START EXCERPTED DATA

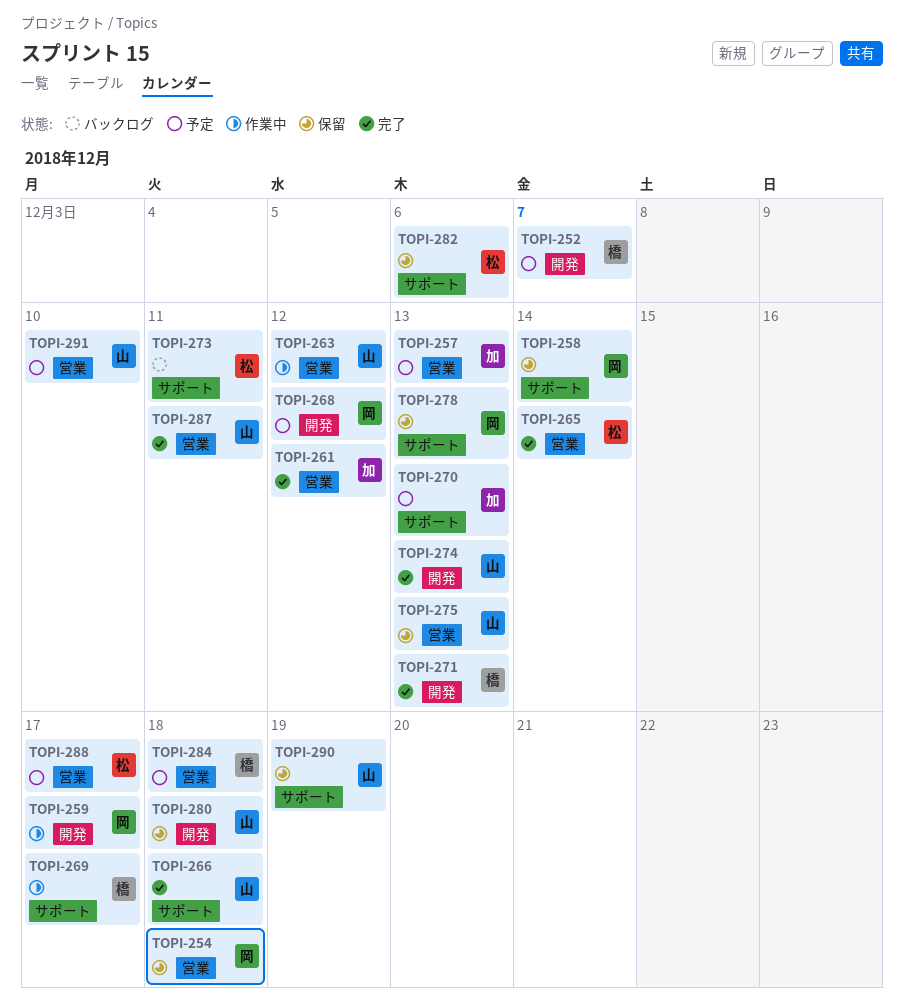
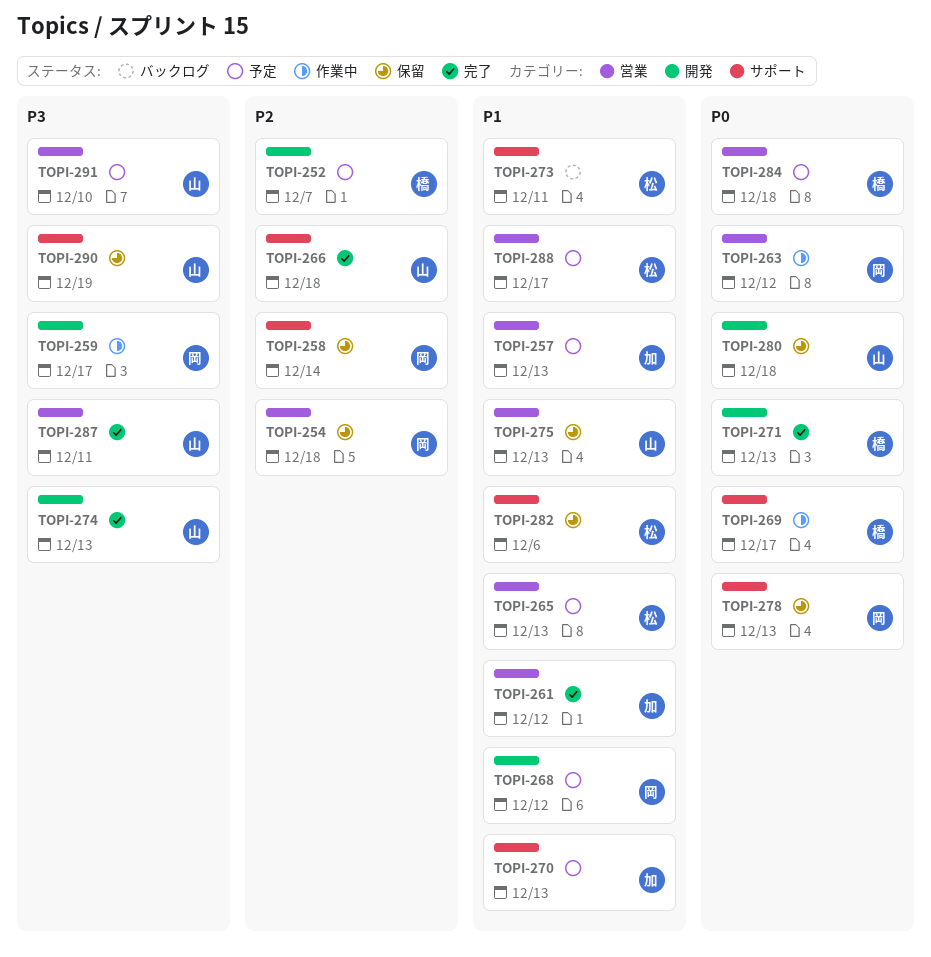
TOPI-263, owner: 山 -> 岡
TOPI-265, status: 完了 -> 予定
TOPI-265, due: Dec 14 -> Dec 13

END EXCERPTED DATA
START EXCERPTED DATA

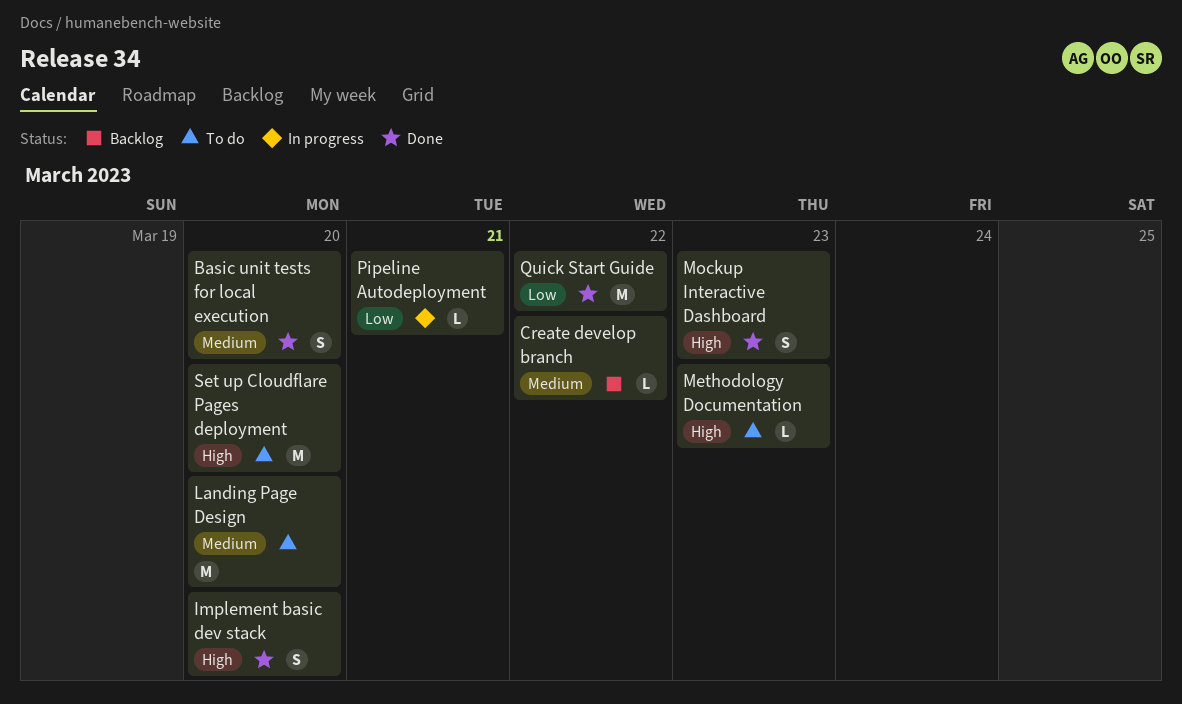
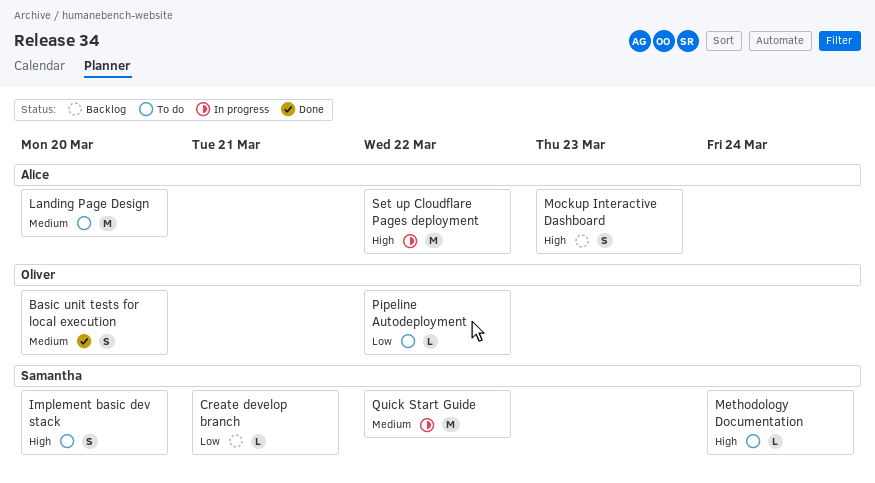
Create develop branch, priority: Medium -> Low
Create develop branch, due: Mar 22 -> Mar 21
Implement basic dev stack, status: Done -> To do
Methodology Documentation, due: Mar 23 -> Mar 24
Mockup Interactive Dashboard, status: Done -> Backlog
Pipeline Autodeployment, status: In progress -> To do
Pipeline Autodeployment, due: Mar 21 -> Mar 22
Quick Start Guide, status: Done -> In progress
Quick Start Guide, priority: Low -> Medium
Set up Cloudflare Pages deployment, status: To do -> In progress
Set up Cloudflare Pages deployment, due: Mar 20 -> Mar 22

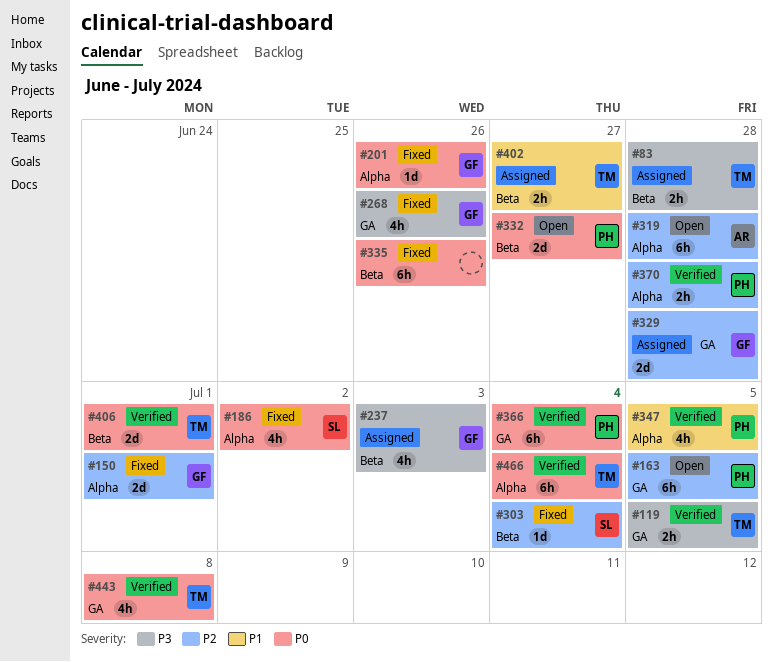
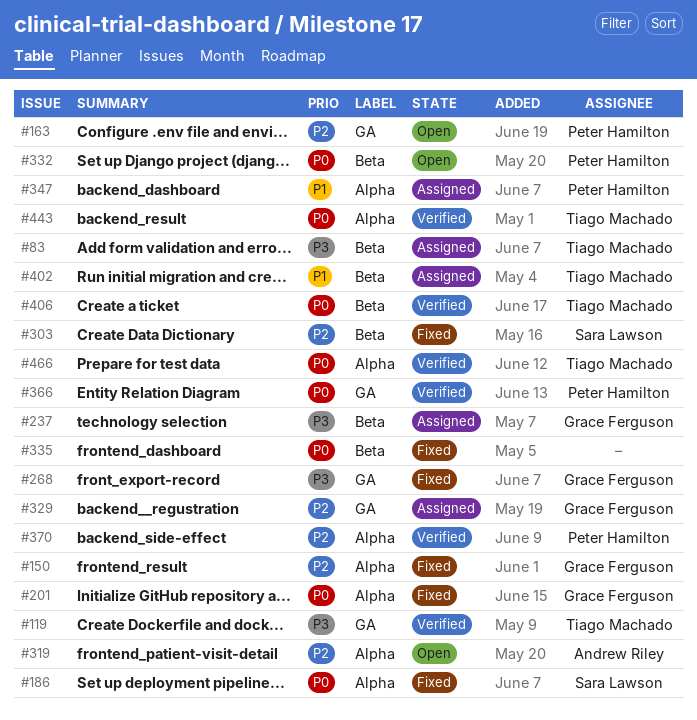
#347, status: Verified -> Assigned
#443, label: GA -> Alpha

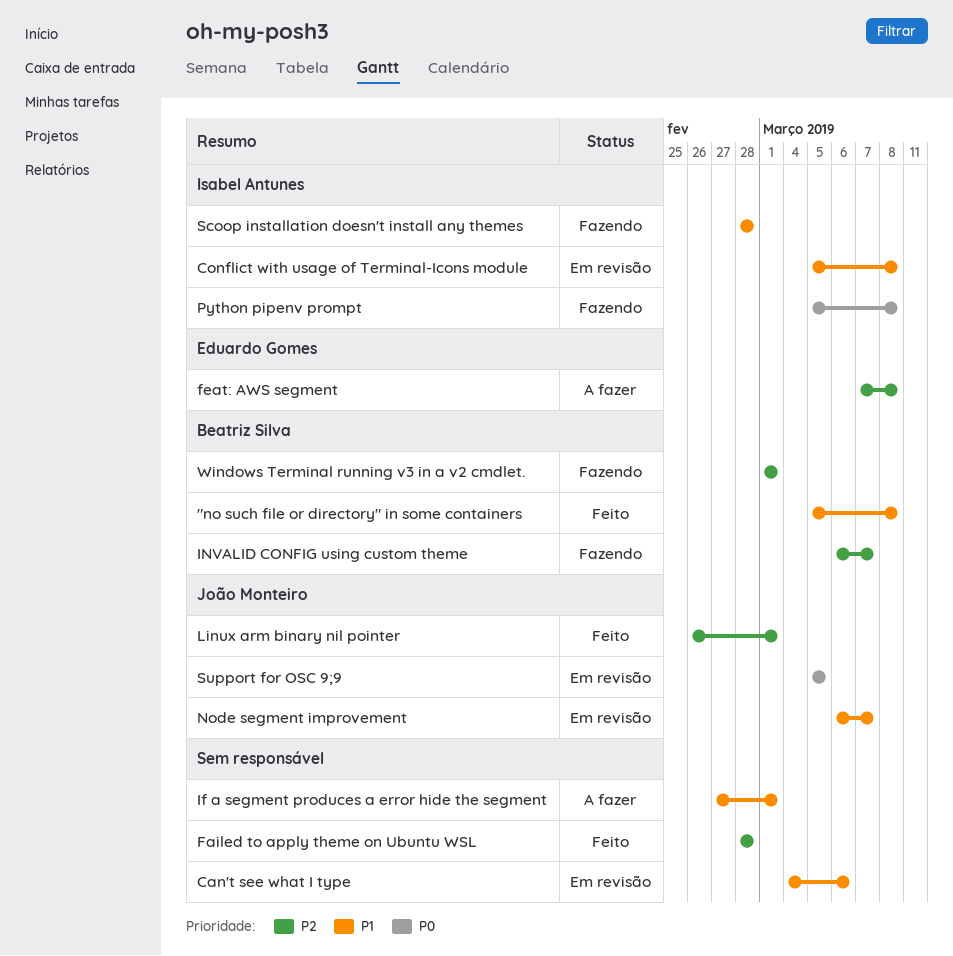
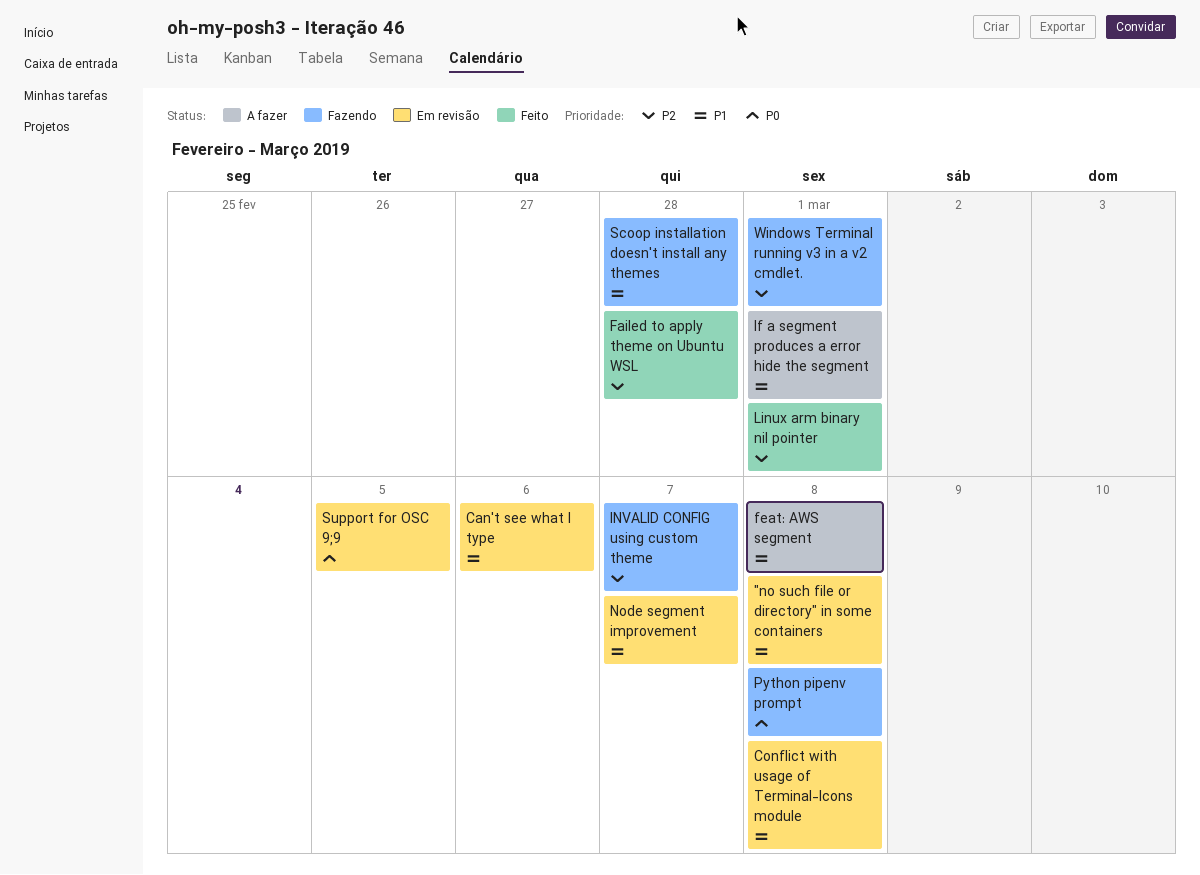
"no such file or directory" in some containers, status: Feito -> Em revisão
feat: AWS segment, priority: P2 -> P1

END EXCERPTED DATA
START EXCERPTED DATA

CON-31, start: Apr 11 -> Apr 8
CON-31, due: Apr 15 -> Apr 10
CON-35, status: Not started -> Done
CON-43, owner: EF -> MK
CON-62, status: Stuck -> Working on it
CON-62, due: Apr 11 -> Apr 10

END EXCERPTED DATA

WHAT IS REQUIRED:
Given the entries above, count how many lines include the word "Autodeployment"; respond with the number only.

RESULT OF THIS TASK:
2